Тревожная связь между падающим экипажем на открытке и милым, но неуловимо грустным письмом на обороте покорила мое влюбчивое воображение.
Не с того ли дня я оказалась отравленной сладостным ядом разысканий человека во времени...
Помню чувство оторопи: как – они были настоящими, живыми людьми?
И - тонкий пальчик?!...И, тем не менее, все они отошли, исчезли...
Значит, и я когда-нибудь умру?!
И жаркое открытие, что остается, в конце концов, лишь – тонкий пальчик, царапающий по морозному стеклу...
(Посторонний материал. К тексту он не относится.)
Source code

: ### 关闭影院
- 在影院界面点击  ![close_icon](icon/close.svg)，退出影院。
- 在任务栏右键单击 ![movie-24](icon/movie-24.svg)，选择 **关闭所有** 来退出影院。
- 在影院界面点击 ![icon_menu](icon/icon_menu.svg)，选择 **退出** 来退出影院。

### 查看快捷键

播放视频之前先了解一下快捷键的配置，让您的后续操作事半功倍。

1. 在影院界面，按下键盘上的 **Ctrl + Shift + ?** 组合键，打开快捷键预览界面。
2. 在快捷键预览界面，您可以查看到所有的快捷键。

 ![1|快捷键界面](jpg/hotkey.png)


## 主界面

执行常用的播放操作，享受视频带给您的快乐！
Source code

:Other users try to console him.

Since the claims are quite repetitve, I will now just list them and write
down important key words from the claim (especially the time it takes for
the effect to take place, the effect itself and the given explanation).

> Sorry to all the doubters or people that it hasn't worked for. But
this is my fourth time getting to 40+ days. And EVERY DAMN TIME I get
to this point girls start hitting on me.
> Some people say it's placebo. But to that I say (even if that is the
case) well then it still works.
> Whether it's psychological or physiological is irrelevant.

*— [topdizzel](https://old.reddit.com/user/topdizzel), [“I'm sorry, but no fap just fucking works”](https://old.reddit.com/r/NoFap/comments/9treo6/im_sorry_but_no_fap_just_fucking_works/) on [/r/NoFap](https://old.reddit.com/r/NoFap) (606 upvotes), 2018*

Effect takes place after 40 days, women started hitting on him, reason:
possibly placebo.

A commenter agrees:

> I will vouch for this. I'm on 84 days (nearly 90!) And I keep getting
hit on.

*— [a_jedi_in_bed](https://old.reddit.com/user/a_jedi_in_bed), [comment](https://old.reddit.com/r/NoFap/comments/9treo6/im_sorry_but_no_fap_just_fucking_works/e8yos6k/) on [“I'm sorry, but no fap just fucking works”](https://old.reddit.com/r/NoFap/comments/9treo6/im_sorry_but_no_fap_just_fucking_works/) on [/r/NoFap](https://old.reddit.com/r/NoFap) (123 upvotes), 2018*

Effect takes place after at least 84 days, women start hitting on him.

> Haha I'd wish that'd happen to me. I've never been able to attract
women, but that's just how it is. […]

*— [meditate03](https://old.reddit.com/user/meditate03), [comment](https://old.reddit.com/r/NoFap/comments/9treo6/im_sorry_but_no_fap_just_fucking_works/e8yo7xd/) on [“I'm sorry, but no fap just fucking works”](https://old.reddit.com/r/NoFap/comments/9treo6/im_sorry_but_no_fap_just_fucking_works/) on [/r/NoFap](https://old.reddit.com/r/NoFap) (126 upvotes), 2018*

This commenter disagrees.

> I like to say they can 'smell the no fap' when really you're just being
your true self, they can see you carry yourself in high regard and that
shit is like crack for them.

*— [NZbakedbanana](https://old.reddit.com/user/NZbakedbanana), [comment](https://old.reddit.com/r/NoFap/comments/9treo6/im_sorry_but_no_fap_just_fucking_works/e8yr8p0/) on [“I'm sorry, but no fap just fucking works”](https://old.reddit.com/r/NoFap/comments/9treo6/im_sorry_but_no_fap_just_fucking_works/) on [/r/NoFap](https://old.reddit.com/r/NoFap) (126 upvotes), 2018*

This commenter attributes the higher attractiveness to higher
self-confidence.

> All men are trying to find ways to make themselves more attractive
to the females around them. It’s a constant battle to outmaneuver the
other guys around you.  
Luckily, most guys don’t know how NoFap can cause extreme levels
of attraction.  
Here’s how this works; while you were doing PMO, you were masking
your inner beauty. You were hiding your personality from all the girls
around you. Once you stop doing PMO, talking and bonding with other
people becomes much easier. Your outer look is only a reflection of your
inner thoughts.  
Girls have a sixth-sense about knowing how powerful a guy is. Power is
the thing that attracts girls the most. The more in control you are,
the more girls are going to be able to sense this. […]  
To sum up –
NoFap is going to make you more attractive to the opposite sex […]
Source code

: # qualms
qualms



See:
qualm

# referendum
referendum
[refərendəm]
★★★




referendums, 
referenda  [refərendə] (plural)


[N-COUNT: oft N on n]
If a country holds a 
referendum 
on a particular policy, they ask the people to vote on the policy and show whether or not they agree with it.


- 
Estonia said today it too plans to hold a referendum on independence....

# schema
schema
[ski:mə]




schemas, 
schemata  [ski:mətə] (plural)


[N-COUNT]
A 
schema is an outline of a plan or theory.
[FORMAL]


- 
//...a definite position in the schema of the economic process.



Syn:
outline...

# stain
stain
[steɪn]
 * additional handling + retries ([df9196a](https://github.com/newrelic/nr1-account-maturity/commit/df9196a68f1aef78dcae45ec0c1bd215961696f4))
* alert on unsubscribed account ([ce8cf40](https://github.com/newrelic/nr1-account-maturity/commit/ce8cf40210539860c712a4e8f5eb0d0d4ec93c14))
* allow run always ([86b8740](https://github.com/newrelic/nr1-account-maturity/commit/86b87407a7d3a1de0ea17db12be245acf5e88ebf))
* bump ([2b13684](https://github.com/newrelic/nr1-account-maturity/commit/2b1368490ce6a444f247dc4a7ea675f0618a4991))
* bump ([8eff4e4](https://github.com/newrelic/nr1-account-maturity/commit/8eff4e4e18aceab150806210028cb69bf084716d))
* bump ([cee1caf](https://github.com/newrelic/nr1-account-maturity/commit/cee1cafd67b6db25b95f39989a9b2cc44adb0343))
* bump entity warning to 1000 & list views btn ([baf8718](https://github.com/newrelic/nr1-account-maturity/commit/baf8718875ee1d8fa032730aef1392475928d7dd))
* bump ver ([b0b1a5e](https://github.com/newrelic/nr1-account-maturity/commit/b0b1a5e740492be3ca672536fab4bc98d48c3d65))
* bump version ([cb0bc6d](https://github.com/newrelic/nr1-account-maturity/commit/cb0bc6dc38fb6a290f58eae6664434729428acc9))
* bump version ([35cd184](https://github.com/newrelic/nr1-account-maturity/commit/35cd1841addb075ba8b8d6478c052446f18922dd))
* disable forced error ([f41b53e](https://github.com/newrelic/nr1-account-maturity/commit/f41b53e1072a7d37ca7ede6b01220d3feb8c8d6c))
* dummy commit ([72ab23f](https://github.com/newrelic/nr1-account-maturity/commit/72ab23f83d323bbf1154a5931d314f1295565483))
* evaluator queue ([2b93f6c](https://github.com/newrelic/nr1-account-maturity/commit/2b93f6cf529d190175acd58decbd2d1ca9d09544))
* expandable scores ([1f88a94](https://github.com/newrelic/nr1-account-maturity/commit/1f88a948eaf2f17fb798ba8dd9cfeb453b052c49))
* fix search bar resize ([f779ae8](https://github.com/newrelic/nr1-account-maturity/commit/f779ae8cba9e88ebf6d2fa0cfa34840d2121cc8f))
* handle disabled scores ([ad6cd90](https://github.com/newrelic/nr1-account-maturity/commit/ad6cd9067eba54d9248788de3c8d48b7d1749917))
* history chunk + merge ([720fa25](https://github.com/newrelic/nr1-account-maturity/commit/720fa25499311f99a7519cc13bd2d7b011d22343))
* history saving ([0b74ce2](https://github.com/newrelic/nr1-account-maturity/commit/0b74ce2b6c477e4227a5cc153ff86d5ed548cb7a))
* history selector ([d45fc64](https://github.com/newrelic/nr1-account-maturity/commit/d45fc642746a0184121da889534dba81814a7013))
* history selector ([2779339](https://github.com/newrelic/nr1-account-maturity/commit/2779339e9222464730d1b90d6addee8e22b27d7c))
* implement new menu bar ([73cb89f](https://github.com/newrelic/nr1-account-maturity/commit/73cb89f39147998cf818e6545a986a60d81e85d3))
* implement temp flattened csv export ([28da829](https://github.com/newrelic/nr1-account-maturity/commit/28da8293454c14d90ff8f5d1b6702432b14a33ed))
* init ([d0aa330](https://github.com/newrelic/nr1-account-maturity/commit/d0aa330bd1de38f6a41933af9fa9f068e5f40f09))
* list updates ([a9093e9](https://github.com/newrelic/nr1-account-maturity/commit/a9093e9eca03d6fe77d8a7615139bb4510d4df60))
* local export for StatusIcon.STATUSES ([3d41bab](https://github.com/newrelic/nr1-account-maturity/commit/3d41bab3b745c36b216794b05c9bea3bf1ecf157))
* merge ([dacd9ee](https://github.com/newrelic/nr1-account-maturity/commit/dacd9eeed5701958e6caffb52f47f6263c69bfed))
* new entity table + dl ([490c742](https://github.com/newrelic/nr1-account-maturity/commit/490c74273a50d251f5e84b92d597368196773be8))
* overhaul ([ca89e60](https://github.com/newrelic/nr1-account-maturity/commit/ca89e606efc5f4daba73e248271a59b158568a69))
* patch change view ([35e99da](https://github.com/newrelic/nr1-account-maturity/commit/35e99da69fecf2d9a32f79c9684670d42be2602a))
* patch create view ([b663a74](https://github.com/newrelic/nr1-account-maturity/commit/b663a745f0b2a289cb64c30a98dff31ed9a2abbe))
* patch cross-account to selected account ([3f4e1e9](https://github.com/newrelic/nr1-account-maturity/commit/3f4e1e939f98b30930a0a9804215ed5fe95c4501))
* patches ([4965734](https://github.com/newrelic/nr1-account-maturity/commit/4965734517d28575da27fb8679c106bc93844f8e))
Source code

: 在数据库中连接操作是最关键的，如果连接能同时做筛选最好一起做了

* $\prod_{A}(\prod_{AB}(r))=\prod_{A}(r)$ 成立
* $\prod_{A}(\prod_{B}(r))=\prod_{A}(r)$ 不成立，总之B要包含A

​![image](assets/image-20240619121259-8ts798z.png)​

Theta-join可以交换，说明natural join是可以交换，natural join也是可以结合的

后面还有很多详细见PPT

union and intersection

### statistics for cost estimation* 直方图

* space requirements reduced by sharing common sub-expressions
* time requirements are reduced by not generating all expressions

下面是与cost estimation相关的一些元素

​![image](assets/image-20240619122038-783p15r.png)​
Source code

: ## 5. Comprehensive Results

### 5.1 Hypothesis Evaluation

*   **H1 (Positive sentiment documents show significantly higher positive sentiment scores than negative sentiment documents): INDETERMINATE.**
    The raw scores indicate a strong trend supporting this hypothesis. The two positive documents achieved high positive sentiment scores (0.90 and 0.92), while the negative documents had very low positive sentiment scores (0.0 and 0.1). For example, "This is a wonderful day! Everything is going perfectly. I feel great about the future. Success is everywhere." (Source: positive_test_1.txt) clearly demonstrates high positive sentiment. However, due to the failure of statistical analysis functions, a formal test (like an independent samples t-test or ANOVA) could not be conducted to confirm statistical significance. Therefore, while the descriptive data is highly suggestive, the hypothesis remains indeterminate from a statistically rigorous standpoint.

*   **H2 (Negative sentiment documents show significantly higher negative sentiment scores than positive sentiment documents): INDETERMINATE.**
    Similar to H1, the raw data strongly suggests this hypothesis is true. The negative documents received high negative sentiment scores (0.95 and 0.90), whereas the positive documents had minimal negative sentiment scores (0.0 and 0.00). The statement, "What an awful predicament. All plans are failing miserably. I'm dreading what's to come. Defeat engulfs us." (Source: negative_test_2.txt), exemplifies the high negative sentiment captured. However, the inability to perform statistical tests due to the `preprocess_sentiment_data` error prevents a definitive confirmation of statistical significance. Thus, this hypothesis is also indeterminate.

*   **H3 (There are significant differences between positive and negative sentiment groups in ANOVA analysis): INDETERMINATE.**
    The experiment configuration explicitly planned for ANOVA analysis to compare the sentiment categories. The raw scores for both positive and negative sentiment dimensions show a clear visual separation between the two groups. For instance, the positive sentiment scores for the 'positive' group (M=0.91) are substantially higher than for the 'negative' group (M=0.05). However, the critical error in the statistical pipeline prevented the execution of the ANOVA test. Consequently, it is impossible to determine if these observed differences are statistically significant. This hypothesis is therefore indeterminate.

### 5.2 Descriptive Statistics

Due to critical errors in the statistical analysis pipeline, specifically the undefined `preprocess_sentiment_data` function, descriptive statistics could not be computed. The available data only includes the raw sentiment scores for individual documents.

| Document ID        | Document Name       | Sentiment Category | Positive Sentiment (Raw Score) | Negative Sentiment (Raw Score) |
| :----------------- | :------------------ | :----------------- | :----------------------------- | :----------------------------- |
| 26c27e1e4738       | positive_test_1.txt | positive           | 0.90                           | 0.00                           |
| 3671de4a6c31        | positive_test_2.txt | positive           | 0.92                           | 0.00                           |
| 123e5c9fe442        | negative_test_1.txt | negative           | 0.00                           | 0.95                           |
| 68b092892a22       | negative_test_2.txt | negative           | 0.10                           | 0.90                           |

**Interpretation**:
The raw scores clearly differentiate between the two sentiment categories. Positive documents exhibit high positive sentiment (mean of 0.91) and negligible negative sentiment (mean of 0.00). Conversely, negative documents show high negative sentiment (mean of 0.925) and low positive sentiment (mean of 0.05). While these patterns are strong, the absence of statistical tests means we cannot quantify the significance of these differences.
Не это ли было тем глубинным тихим взрывом, радиоактивные последствия которого заставляют меня сегодня множить и множить слова, жалобно бегущие по краю все той же, длинною в жизнь разросшейся открытки?...
C возрастом, если что и интересует меня, так это отношения человека со временем. Человек - и ускользающая, улетающая прочь дырявая, как клочья тумана, бесформенная субстанция, которую можно высчитать и разбить на мельчайшие доли, а также описать все свои мельчайшие движения в эти мгновения (так создают бесплотную фреску на окаменевшей плоти минут и часов), но невозможно постигнуть и удержать. Убийца, которому нет определения, ибо бесплотность его вошла в поговорку.
***
Старый Ташкент был сокрушен в 66-м году подземными толчками и дружбой народов, снабженной экскаваторами. Cтарый Ташкент, пересечение судеб, прибежище для озябших, голодных и гонимых, - милые особнячки, ореховые и яблоневые сады, тополя и карагачи в лавине солнечного света.
Второй раз его стерла с лица земли История и жаль, если эти слова кому-то покажутся напыщенными.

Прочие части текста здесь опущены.